France confirmed their status as Group E winners in the FIFA World Cup 2014, drawing 0-0 with 10-man Ecuador at the Maracana.
It was by no means a dull affair, with Antoine Griezmann going closest to opening the scoring but seeing his close-range effort diverted into the bar by goalkeeper Alexander Dominguez.
Formations and XIs
Ecuador played their usual 4-4-2/4-4-1-1 system but dropped Felipe Caicedo in favour of Michael Arroyo. The latter played as a deeper forward, closing down in midfield and allowing Enner Valencia the "prima punta" role.
France continued with their 4-3-3 but made six changes. Bacary Sagna, Laurent Koscielny, Lucas Digne, Paul Pogba, Morgan Schneiderlin and Griezmann came into the side.
Using the Left
Despite all the personnel changes, France continued to favour one flank in attack and built most attacks down the left.
Credit Didier Deschamps in this instance, as he remains committed to playing to his players' strengths. Karim Benzema is playing as a deep, liberal No. 10 to get the best from him, and against Switzerland he was moved to the left to use the space Stephan Lichtsteiner left behind.
The same approach—maximising potential output—was taken with Digne, and he was allowed to advance all the way up the left side and stretch the pitch. He wasn't dumped in defence and forced to defend Antonio Valencia one-on-one, and Sagna played a more reserved role on the left to balance out the formation.
At times, the Paris Saint-Germain product was on the shoulder of the defence he was so advanced, opening himself up as a great out-ball/switch option and hauling in plenty of passes.
Blaise Matuidi would then underlap him and receive a slotted pass, breaching the channels like he did against Honduras and pulling passes across the box.
Ecuador sat deep all game with two banks of four, asking Arroyo to close down Schneiderlin whilst on the ball and asking Enner Valencia to pressure the centre-backs in possession.
Digne's aggressive stance meant Antonio Valencia had a tough time getting forward, and only a small amount of joy could be found from their usual switch to Jefferson Montero.

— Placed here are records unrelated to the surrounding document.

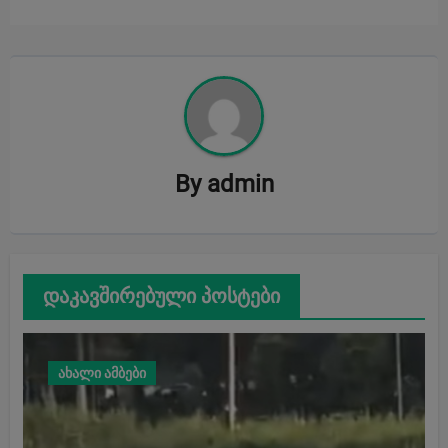
By
admin
დაკავშირებული პოსტები
ახალი ამბები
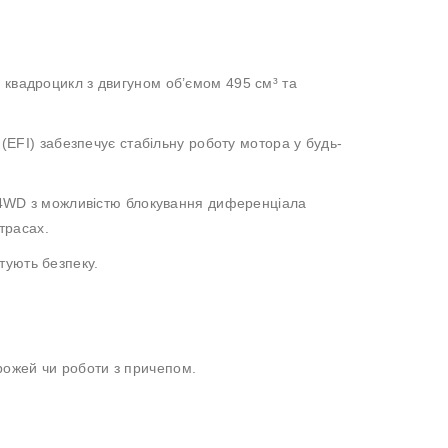
квадроцикл з двигуном об’ємом 495 см³ та
EFI) забезпечує стабільну роботу мотора у будь-
4WD з можливістю блокування диференціала
трасах.
тують безпеку.
рожей чи роботи з причепом.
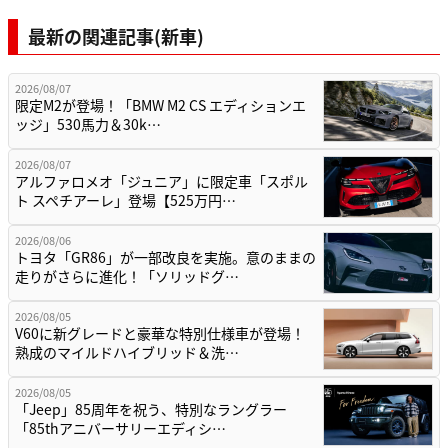
最新の関連記事(新車)
2026/08/07
限定M2が登場！「BMW M2 CS エディションエ
ッジ」530馬力＆30k…
2026/08/07
アルファロメオ「ジュニア」に限定車「スポル
ト スペチアーレ」登場【525万円…
2026/08/06
トヨタ「GR86」が一部改良を実施。意のままの
走りがさらに進化！「ソリッドグ…
2026/08/05
V60に新グレードと豪華な特別仕様車が登場！
熟成のマイルドハイブリッド＆洗…
2026/08/05
「Jeep」85周年を祝う、特別なラングラー
「85thアニバーサリーエディシ…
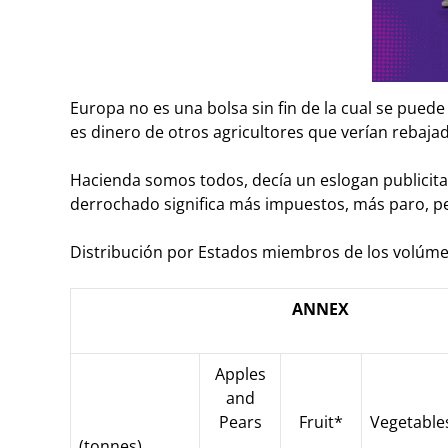
Europa no es una bolsa sin fin de la cual se puede 
es dinero de otros agricultores que verían rebaja
Hacienda somos todos, decía un eslogan publicita
derrochado significa más impuestos, más paro, 
Distribución por Estados miembros de los volú
ANNEX
Apples
and
Pears
Fruit*
Vegetable
(tonnes)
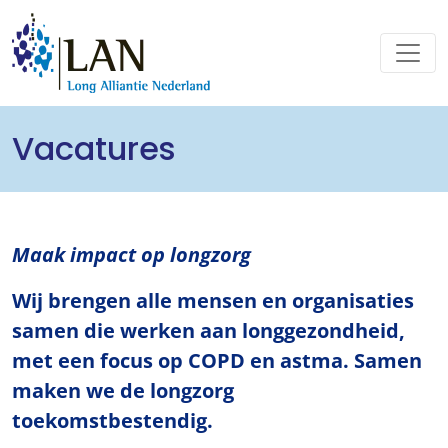
Vacatures
Maak impact op longzorg
Wij brengen alle mensen en organisaties
samen die werken aan longgezondheid,
met een focus op COPD en astma. Samen
maken we de longzorg
toekomstbestendig.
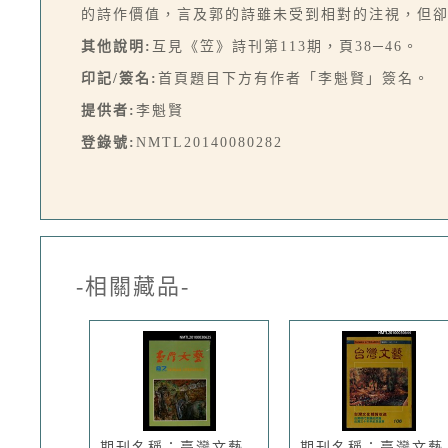
的詩作價值，言及郭的詩雖未受到相對的注視，但卻
其他說明:
互見《笠》詩刊第113期，頁38─46。
印記/簽名:
首頁題目下方有作者「李魁賢」簽名。
提供者:
李魁賢
登錄號:
NMTL20140080282
-相關藏品-
期刊名稱：臺灣文藝
期刊名稱：臺灣文藝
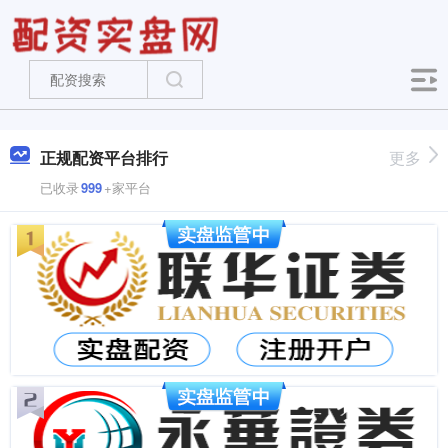
正规配资平台排行
更多
已收录
999
+家平台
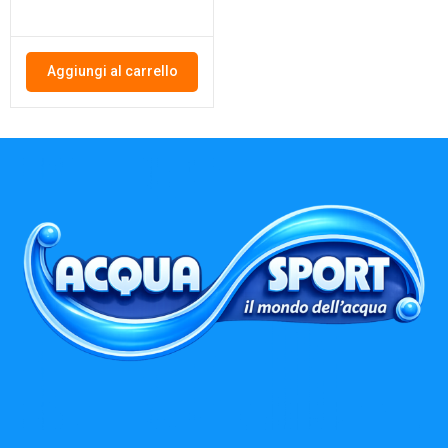
Aggiungi al carrello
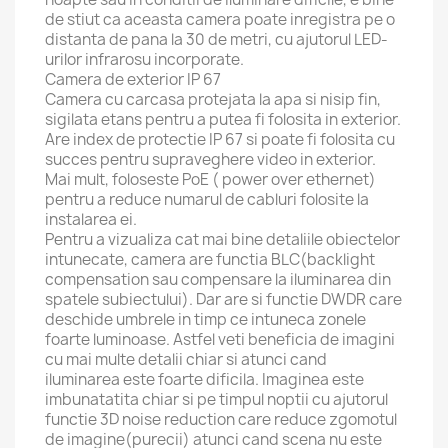
de stiut ca aceasta camera poate inregistra pe o
distanta de pana la 30 de metri, cu ajutorul LED-
urilor infrarosu incorporate.
Camera de exterior IP 67
Camera cu carcasa protejata la apa si nisip fin,
sigilata etans pentru a putea fi folosita in exterior.
Are index de protectie IP 67 si poate fi folosita cu
succes pentru supraveghere video in exterior.
Mai mult, foloseste PoE ( power over ethernet)
pentru a reduce numarul de cabluri folosite la
instalarea ei.
Pentru a vizualiza cat mai bine detaliile obiectelor
intunecate, camera are functia BLC(backlight
compensation sau compensare la iluminarea din
spatele subiectului). Dar are si functie DWDR care
deschide umbrele in timp ce intuneca zonele
foarte luminoase. Astfel veti beneficia de imagini
cu mai multe detalii chiar si atunci cand
iluminarea este foarte dificila. Imaginea este
imbunatatita chiar si pe timpul noptii cu ajutorul
functie 3D noise reduction care reduce zgomotul
de imagine(purecii) atunci cand scena nu este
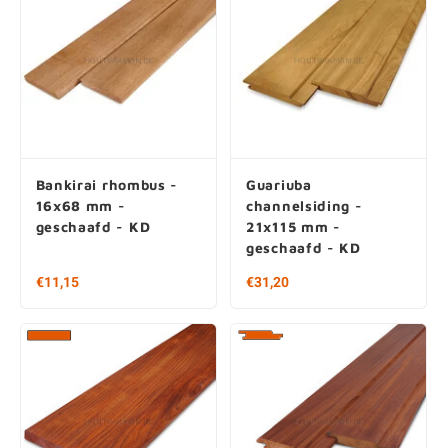
Bankirai rhombus -
Guariuba
16x68 mm -
channelsiding -
geschaafd - KD
21x115 mm -
geschaafd - KD
Vanaf € 11,15 per stuk
Vanaf € 31,20 per stuk
€ 66,93 / m2
€ 126,19 / m2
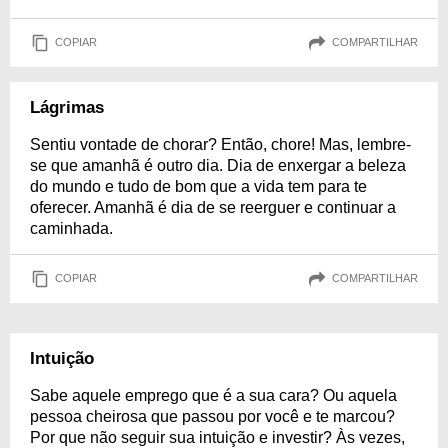
COPIAR
COMPARTILHAR
Lágrimas
Sentiu vontade de chorar? Então, chore! Mas, lembre-
se que amanhã é outro dia. Dia de enxergar a beleza
do mundo e tudo de bom que a vida tem para te
oferecer. Amanhã é dia de se reerguer e continuar a
caminhada.
COPIAR
COMPARTILHAR
Intuição
Sabe aquele emprego que é a sua cara? Ou aquela
pessoa cheirosa que passou por você e te marcou?
Por que não seguir sua intuição e investir? Às vezes,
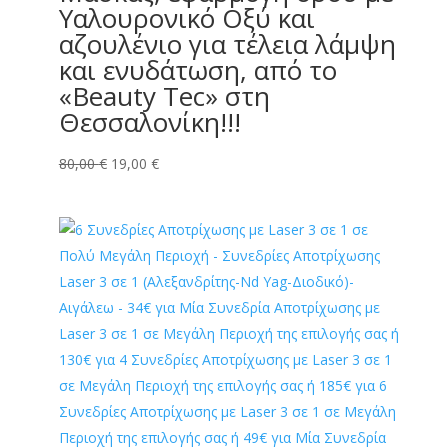
Υαλουρονικό Οξύ και
αζουλένιο για τέλεια λάμψη
και ενυδάτωση, από το
«Beauty Tec» στη
Θεσσαλονίκη!!!
Original
Η
80,00
€
19,00
€
price
τρέχουσα
was:
τιμή
80,00 €.
είναι:
19,00 €.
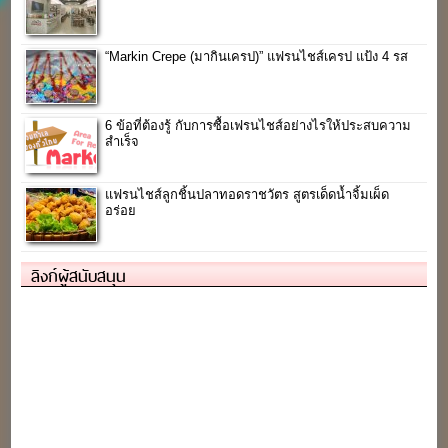
“Markin Crepe (มากินเครป)” แฟรนไชส์เครป แป้ง 4 รส
6 ข้อที่ต้องรู้ กับการซื้อเฟรนไชส์อย่างไรให้ประสบความ
สำเร็จ
แฟรนไชส์ลูกชิ้นปลาทอดราชวัตร สูตรเด็ดน้ำจิ้มเผ็ด
อร่อย
ลิงก์ผู้สนับสนุน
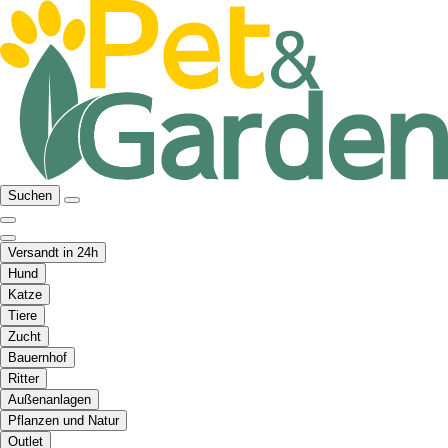
Suchen
Versandt in 24h
Hund
Katze
Tiere
Zucht
Bauernhof
Ritter
Außenanlagen
Pflanzen und Natur
Outlet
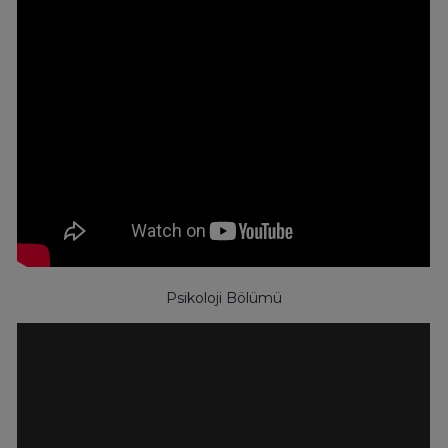
Psikoloji Bölümü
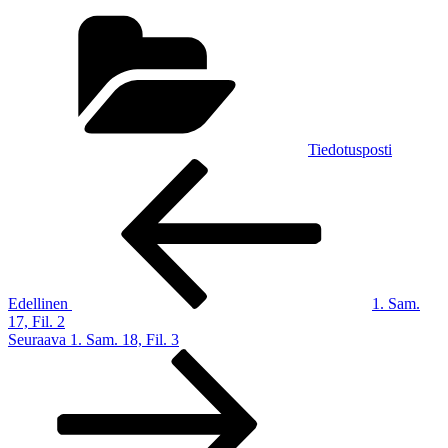
Kategoriat
Tiedotusposti
Artikkelien
Edellinen
artikkeli
selaus
Edellinen
1. Sam.
17, Fil. 2
Seuraava
Seuraava
1. Sam. 18, Fil. 3
artikkeli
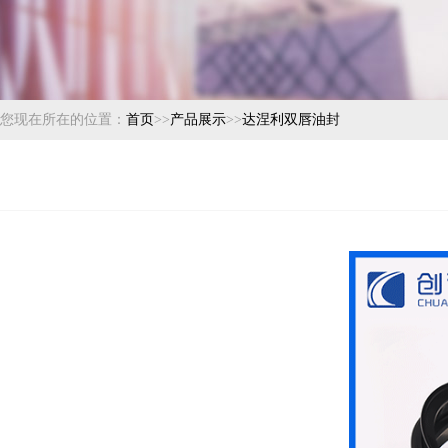
您现在所在的位置：
首页
>>
产品展示
>>
达涅利双唇油封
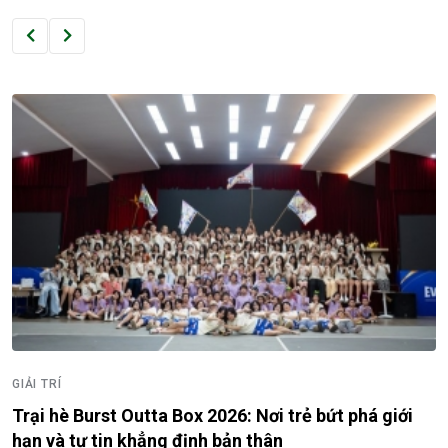
GIẢI TRÍ
Duniverse “chơi lớn” mời hai nàng hậu nhà Sen Và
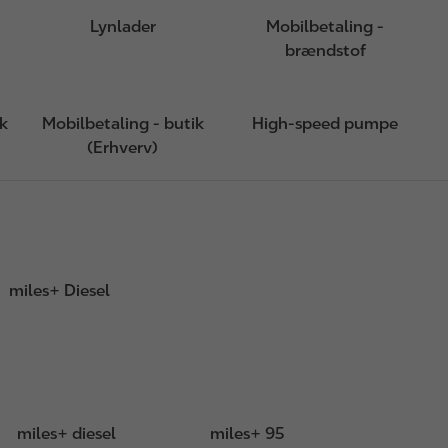
Lynlader
Mobilbetaling -
brændstof
sk
Mobilbetaling - butik
High-speed pumpe
(Erhverv)
miles+ Diesel
miles+ diesel
miles+ 95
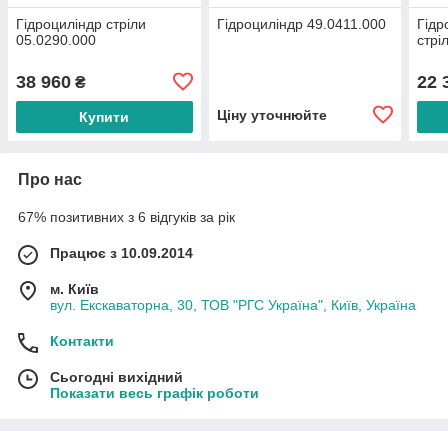
Гідроциліндр стріли
Гідроциліндр 49.0411.000
Гідр
05.0290.000
стрі
38 960
22 
₴
Ціну уточнюйте
Купити
Про нас
67% позитивних з 6 відгуків за рік
Працює з 10.09.2014
м. Київ
вул. Екскаваторна, 30, ТОВ "РГС Україна", Київ, Україна
Контакти
Сьогодні вихідний
Показати весь графік роботи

Antonio Valencia's red card in the second half ensured Reinaldo Rueda continued with a counter-attacking philosophy, converting to a 4-4-1 with Arroyo filling in on the wing.
Deschamps couldn't find a way around the system with the current personnel on the pitch, so he opted to make a change to try and win the game.
Freeing up Benzema
Bringing on Olivier Giroud did two things: give France a more physical sticking point up front against Frickson Erazo and Co. and free up Benzema to play loosely off the left.
It's the second point that allowed Les Bleus to fashion a succession of clear-cut chances late on, as he dipped between the lines, found space and tortured Juan Carlos Paredes.
Shots, slipped through-balls and switches to Griezmann became common, and a goal felt like a matter of time...only for Alexander Dominguez to spoil the would-be party.
The Ecuador goalkeeper made nine saves, per WhoScored.com, in an unbelievable display of athleticism and shot-stopping. Granted, some of the strikes were straight at him, but he was called into action frequently and never disappointed.
It's the end of the road for Ecuador, who stand as the only South American team who failed to qualify for the knockout stages.
France avoid Argentina in the round of 16 by virtue of winning the game, so they'll face Nigeria on the final day of the month.
Deschamps did just enough here to keep his key players fit and in form, and no major injuries were sustained in the process.